Solusikah Pemindahan Ibu Kota?



Oleh: Ummu Husna
Pemerhati sosial & Member Akademi Menulis Kreatif

Kondisi Jakarta dengan segudang persoalan seperti banjir, kemacetan, polusi udara dan air,  serta masalah lainnya. Belum sepenuhnya bisa teratasi, bahkan semakin meningkat dari tahun ke tahun. Isu ini memunculkan gagasan pemindahan ibu kota.
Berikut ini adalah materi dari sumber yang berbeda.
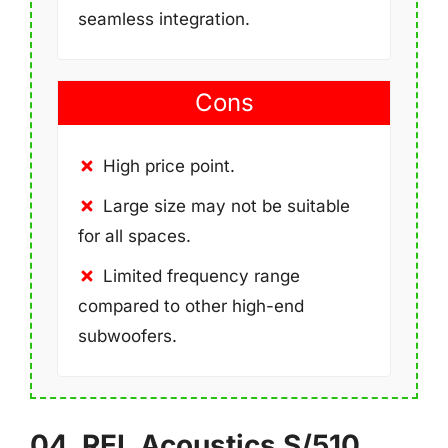
seamless integration.
Cons
High price point.
Large size may not be suitable
for all spaces.
Limited frequency range
compared to other high-end
subwoofers.
04. REL Acoustics S/510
Sebagaimana pernyataan ini disampaikan oleh presiden RI Joko Widodo saat jumpa pers di Istana Negara. Pernyataan tersebut adalah keputusan presiden RI Joko Widodo dalam rencana pemindahan ibu kota Negara. Pemilihan kawasan Kalimantan. Dilansir dari katadata.co.id (26/8/2019).

Solusikah ibu kota negara pindah?

Padatnya penduduk wilayah kota Jakarta dan penanganan yang pragmatis memunculkan berbagai persoalan sosial. Seperti, kemiskinan, pengangguran dan pergaulan bebas yang berujung pada tindak kriminalitas. Apakah dengan pemindahan ibu kota negara merupakan sebuah solusi? Apakah rakyat akan terbebas dari persoalan tersebut? 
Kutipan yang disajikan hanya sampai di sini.